Jordan has compared the curves of influenza with those of acute coryza among school children of Chicago and finds that the period of highest incidence of colds in October, 1918, occurred in the second week of school and that it preceded the corresponding period of influenza by seven weeks. There were three peaks in the curve for colds and only two in that for influenza. The period of highest incidence of colds follows the first peak of the influenza curve by one week, while during the week of greatest prevalence of influenza there is a sharp fall of the number of cases of colds. The third peak for colds occurred one week after the height of the influenza curve. As a rule the colds curve runs at a higher level than that for influenza. A striking fact is that the portion of the curve for influenza contained within the period November 23d to December 7th, is almost the exact opposite of the corresponding portion in the curve for colds. How much of this is due to the factor of diagnosis is difficult to say.

Encephalitis lethargica.—It is not within the scope of our report to discuss in detail this disease. Its apparent relationship with influenza, in point of time, if not otherwise, calls for special mention. In 1712 a disease followed a pandemic of influenza, occurring particularly in Germany, where it was known under the name of “Tübingen Sleeping Sickness.” In the spring of 1890, according to Netter, a disease of similar character called “Nona” was distributed especially in Northern Italy and Hungary and scattered more or less diffusely over a large part of Europe. Preceding the last influenza pandemic the disease was first reported in Vienna in the winter of 1916–17. Cases were seen in Paris in February and March, 1918, and the first official report of the disease in England seems to have been on January 26, 1918. In the spring of 1918 there were 168 officially reported cases in England with 37 deaths. The disease seems to have disappeared there in June, 1918, and reappeared in the autumn of the same year. The first cases in the United States were reported by Pothier at Camp Lee, Va. Following the great influenza pandemic cases of lethargic encephalitis have appeared in all parts of the world. It has been present in England, France, Belgium, Switzerland, Austria, Greece, Italy, and other countries of Europe, South America, Mexico, the United States, Australia, Queensland, New South Wales, and Algiers. There was an increase of encephalitis lethargica concomitant with the increase of influenza in the early months of 1920. Thus, in Switzerland 440 cases were reported during February, 1920. The 1920 epidemic of influenza in that country had almost ceased by the middle of March, while that of lethargic encephalitis had greatly decreased. One hundred and forty-one cases of the latter disease appeared in the canton of Zürich alone.

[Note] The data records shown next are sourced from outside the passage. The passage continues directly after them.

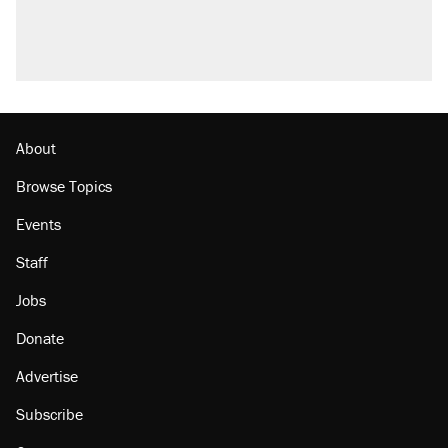
U.S. production. They didn't.
A viral tweet set off a discourse on $20
burritos. Here's the truth about inflation.
Podcast: How a top Democratic operative lost
faith in her party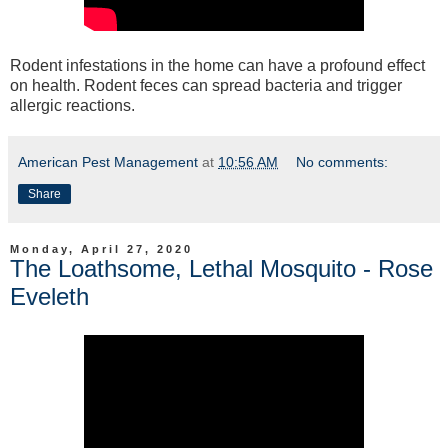
Rodent infestations in the home can have a profound effect
on health. Rodent feces can spread bacteria and trigger
allergic reactions.
American Pest Management
at
10:56 AM
No comments:
Share
Monday, April 27, 2020
The Loathsome, Lethal Mosquito - Rose
Eveleth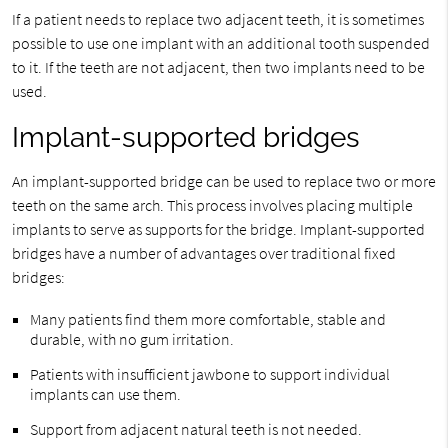
If a patient needs to replace two adjacent teeth, it is sometimes
possible to use one implant with an additional tooth suspended
to it. If the teeth are not adjacent, then two implants need to be
used.
Implant-supported bridges
An implant-supported bridge can be used to replace two or more
teeth on the same arch. This process involves placing multiple
implants to serve as supports for the bridge. Implant-supported
bridges have a number of advantages over traditional fixed
bridges:
Many patients find them more comfortable, stable and
durable, with no gum irritation.
Patients with insufficient jawbone to support individual
implants can use them.
Support from adjacent natural teeth is not needed.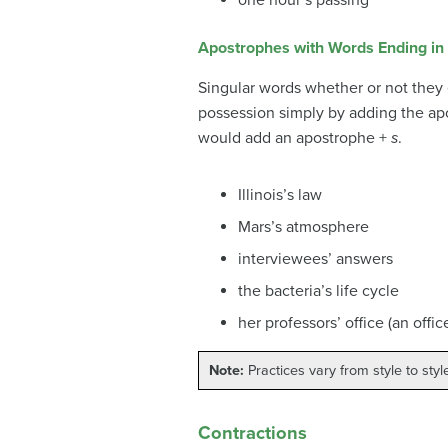
Apostrophes with Words Ending in
Singular words whether or not they
possession simply by adding the ap
would add an apostrophe +
s
.
Illinois’s law
Mars’s atmosphere
interviewees’ answers
the bacteria’s life cycle
her professors’ office (an offi
Note:
Practices vary from style to style
Contractions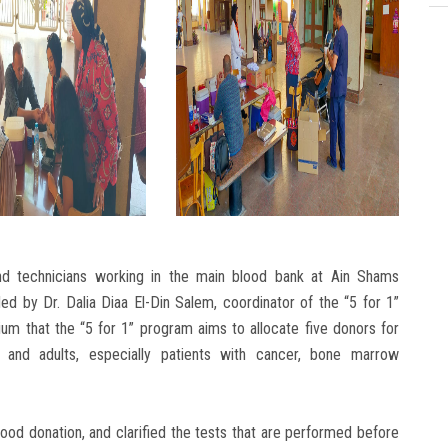
nd technicians working in the main blood bank at Ain Shams
ded by Dr. Dalia Diaa El-Din Salem, coordinator of the “5 for 1”
m that the “5 for 1” program aims to allocate five donors for
 and adults, especially patients with cancer, bone marrow
od donation, and clarified the tests that are performed before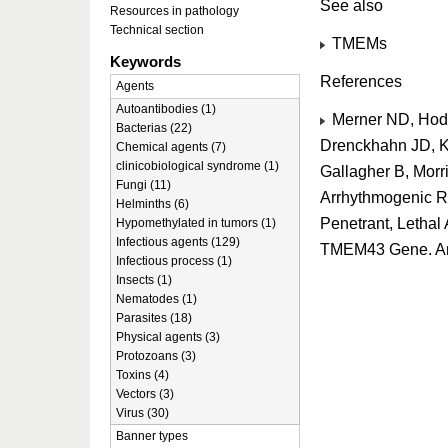
See also
Resources in pathology
Technical section
TMEMs
Keywords
References
Agents
Autoantibodies (1)
Merner ND, Hod
Bacterias (22)
Drenckhahn JD, K
Chemical agents (7)
clinicobiological syndrome (1)
Gallagher B, Morr
Fungi (11)
Arrhythmogenic Ri
Helminths (6)
Penetrant, Lethal
Hypomethylated in tumors (1)
Infectious agents (129)
TMEM43 Gene. Am
Infectious process (1)
Insects (1)
Nematodes (1)
Parasites (18)
Physical agents (3)
Protozoans (3)
Toxins (4)
Vectors (3)
Virus (30)
Banner types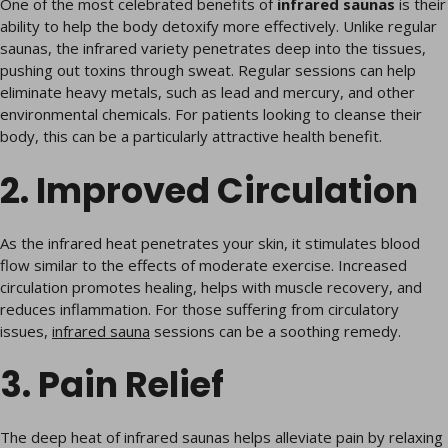
One of the most celebrated benefits of
infrared saunas
is their
ability to help the body detoxify more effectively. Unlike regular
saunas, the infrared variety penetrates deep into the tissues,
pushing out toxins through sweat. Regular sessions can help
eliminate heavy metals, such as lead and mercury, and other
environmental chemicals. For patients looking to cleanse their
body, this can be a particularly attractive health benefit.
2. Improved Circulation
As the infrared heat penetrates your skin, it stimulates blood
flow similar to the effects of moderate exercise. Increased
circulation promotes healing, helps with muscle recovery, and
reduces inflammation. For those suffering from circulatory
issues,
infrared sauna
sessions can be a soothing remedy.
3. Pain Relief
The deep heat of infrared saunas helps alleviate pain by relaxing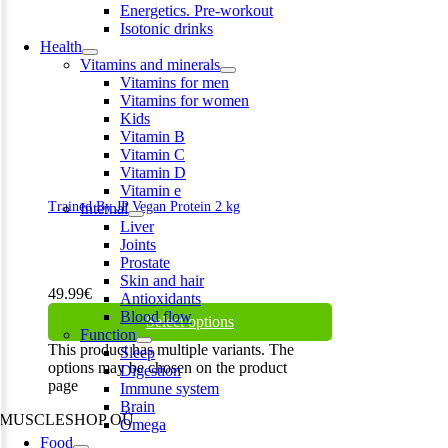
Energetics. Pre-workout
Isotonic drinks
Health
Vitamins and minerals
Vitamins for men
Vitamins for women
Kids
Vitamin B
Vitamin C
Vitamin D
Vitamin e
Trained By JP Vegan Protein 2 kg
Internal
Liver
Joints
Prostate
Skin and hair
49.99
€
Antioxidants
Blood flow
Select options
Function
This product has multiple variants. The
Sleep
options may be chosen on the product
Digestion
page
Immune system
Brain
MUSCLESHOP OÜ
Omega
Food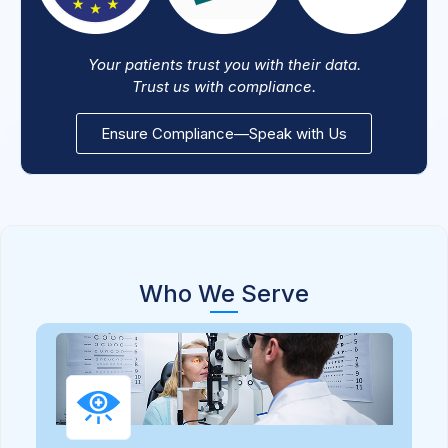
Your patients trust you with their data.
Trust us with compliance.
Ensure Compliance—Speak with Us
Who We Serve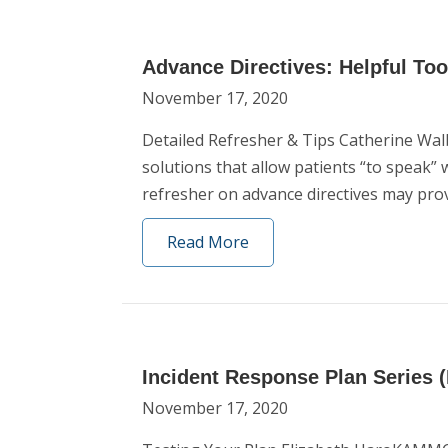
Advance Directives: Helpful To
November 17, 2020
Detailed Refresher & Tips Catherine Wal
solutions that allow patients “to speak”
refresher on advance directives may prov
Read More
Incident Response Plan Series (P
November 17, 2020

Is epidemic encephalitis a disease sui generis or is it a form of influenza?

The consensus of opinion has been that it is a separate disease. There is, however, no way of telling how close is the relationship to the influenza itself. If lethargic encephalitis is a sequel to influenza, is it caused by the same germ? Flexner points out that in 1916, when the first cases of encephalitis appeared or at least were recognized in Austria, the epidemic of influenza had not yet appeared. In England, France and the United States the epidemics of the two diseases were more or less coincidental. He believes that little weight can be given the supposed coincidence of influenza and the “sleeping sickness” of 1712, and that it is highly improbable that the semi-mysterious affection, “nona,” which dates from 1890 was definitely a sequel of influenza. He concludes that the outbreak of encephalitis either antedated the pandemic of influenza of 1918, or that the two diseases more or less overlapped; that is, although probably quite by accident, they prevailed concurrently. He prefers for the time being at least to regard them as independent diseases.